Last Tuesday, I ordered 1 × C. parva cup, 1 × Cryptocoryne wendtii ‘Tropica’ pot, 1 × C. wendtii ‘Mi Oya’ pot, 1 × C. wendtii ‘green gecko’ pot and 2 × Rotala rotundifolia bunches from Wasserpflanzen-Freunde, which is owned and run by Roland Strößner. The C. wendtii ‘green gecko’ was an impulse buy: I had never heard of it before, so had a search for some images, which I liked the look of and after confirming that it was suitable for the aquarium, I decided to go for it. Today I received, as always with some freebies, 1 × Cryptocoryne beckettii ‘petchii’ pot, 1 × C. parva cup, 1 × C. wendtii ‘Tropica’ pot, 1 × C. wendtii ‘Mi Oya’ pot, 2 × C. wendtii ‘green gecko’ pots and 2 × Rotala rotundifolia pots from the seller. The Crypts are in excellent condition, although the C. wendtii ‘Mi Oya’ is much smaller than I expected, but the R. rotundifolia was melting and in generally bad health. The pots were packed tightly into tall bags, similar to those used for fish, wrapped in a lot of newspaper and placed inside a cardboard box, with more newspaper stuffed around them so that they did not move around.
I start preparing the plants for the aquarium by removing them from the bags, laying them out on my trusty white bath sheet. Then, I removed the pots and the wool, making sure I pulled off as much wool as possible. Some people don’t worry about leaving the wool on the roots, but I find that it is sharp and irritates my hands, so I expect it is likely to affect any fish that try to eat it, which is why I think it is better to always remove it. While I was doing this, I also sprayed the plants with water using a spray bottle so that they do not dry out. I found that I had to spray them at least once every few minutes to keep the leaves glistening.
Once all the wool was removed, I started separating the plant bunches into individual ones. I plant aquariums back to front, so I started with the R. rotundifolia, which was meant for the back right corner. Because I did not want to damage the stems, I floated the bunches inside the aquarium and gently agitated them to encourage the stems to separate. I estimate that there were approximately forty or so stems between the two pots, but most were rotting. Given the existing damage, I used a pair of “flat tip conventional” tweezers to push bunches of 2 – 3 plants, 3 – 6 cm into the sand, while trying to hold them (for the most part, unsuccessfully) gently.

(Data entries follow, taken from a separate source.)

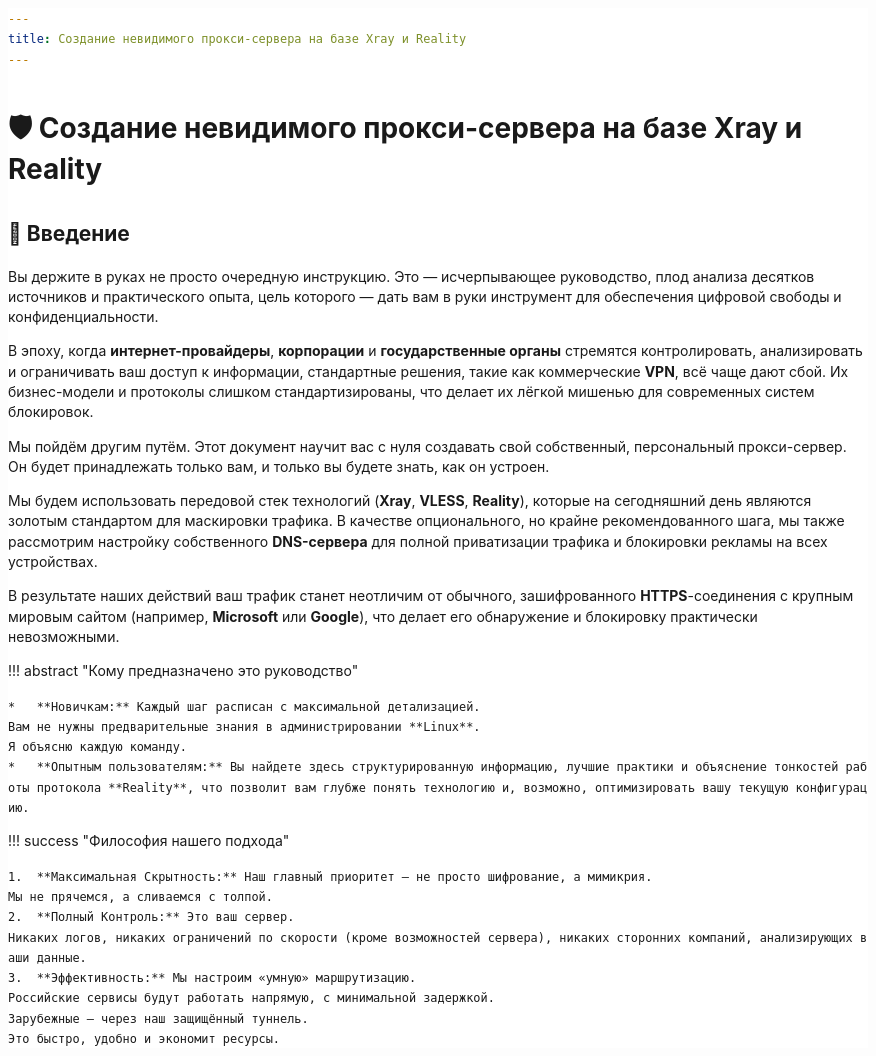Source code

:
 ```yaml
---
title: Создание невидимого прокси-сервера на базе Xray и Reality
---
```


# 🛡️ Создание невидимого прокси-сервера на базе Xray и Reality

## 📖 Введение

Вы держите в руках не просто очередную инструкцию.
Это — исчерпывающее руководство, плод анализа десятков источников и практического опыта, цель которого — дать вам в руки инструмент для обеспечения цифровой свободы и конфиденциальности.

В эпоху, когда **интернет-провайдеры**, **корпорации** и **государственные органы** стремятся контролировать, анализировать и ограничивать ваш доступ к информации, стандартные решения, такие как коммерческие **VPN**, всё чаще дают сбой.
Их бизнес-модели и протоколы слишком стандартизированы, что делает их лёгкой мишенью для современных систем блокировок.

Мы пойдём другим путём.
Этот документ научит вас с нуля создавать свой собственный, персональный прокси-сервер.
Он будет принадлежать только вам, и только вы будете знать, как он устроен.

Мы будем использовать передовой стек технологий (**Xray**, **VLESS**, **Reality**), которые на сегодняшний день являются золотым стандартом для маскировки трафика.
В качестве опционального, но крайне рекомендованного шага, мы также рассмотрим настройку собственного **DNS-сервера** для полной приватизации трафика и блокировки рекламы на всех устройствах.

В результате наших действий ваш трафик станет неотличим от обычного, зашифрованного **HTTPS**-соединения с крупным мировым сайтом (например, **Microsoft** или **Google**), что делает его обнаружение и блокировку практически невозможными.

!!! abstract "Кому предназначено это руководство"

    *   **Новичкам:** Каждый шаг расписан с максимальной детализацией.
    Вам не нужны предварительные знания в администрировании **Linux**.
    Я объясню каждую команду.
    *   **Опытным пользователям:** Вы найдете здесь структурированную информацию, лучшие практики и объяснение тонкостей работы протокола **Reality**, что позволит вам глубже понять технологию и, возможно, оптимизировать вашу текущую конфигурацию.

!!! success "Философия нашего подхода"

    1.  **Максимальная Скрытность:** Наш главный приоритет — не просто шифрование, а мимикрия.
    Мы не прячемся, а сливаемся с толпой.
    2.  **Полный Контроль:** Это ваш сервер.
    Никаких логов, никаких ограничений по скорости (кроме возможностей сервера), никаких сторонних компаний, анализирующих ваши данные.
    3.  **Эффективность:** Мы настроим «умную» маршрутизацию.
    Российские сервисы будут работать напрямую, с минимальной задержкой.
    Зарубежные — через наш защищённый туннель.
    Это быстро, удобно и экономит ресурсы.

Next, the Cryptocoryne went in: I started in the back right corner and worked my way to the left side of the aquarium. Normally, I would need to trim back the roots on the Cryptocoryne to be 5 cm or shorter, but these did not have particularly long roots, so I could plant them straight in. I did this by clearing the sand, pushing the individual plants in, covering them with sand and gently pulling the plant up from the sand so that the rosette is just barely exposed, which discourages rotting.
I had to pull up some of the Hydrocotyle sp. ‘Japan’ and Lindernia rotundifolia to make space for the new plants, so lastly, I replanted all of these. The L. rotundifolia is doing well and the H. sp. ‘Japan’ has grown so fast that I will soon have to start finding some of it a new home.
It took me about two hours to finish the planting, mainly because the aquarium is still on the floor, which makes it difficult to see into it from the front. If I had invertebrates or fish that are sensitive to copper in the aquarium, I would have soaked the plants overnight in a bucket first to remove any remnants of any medication or snail-killing solutions which the plants may have been exposed to. As it is, I added the plants straight into the aquarium.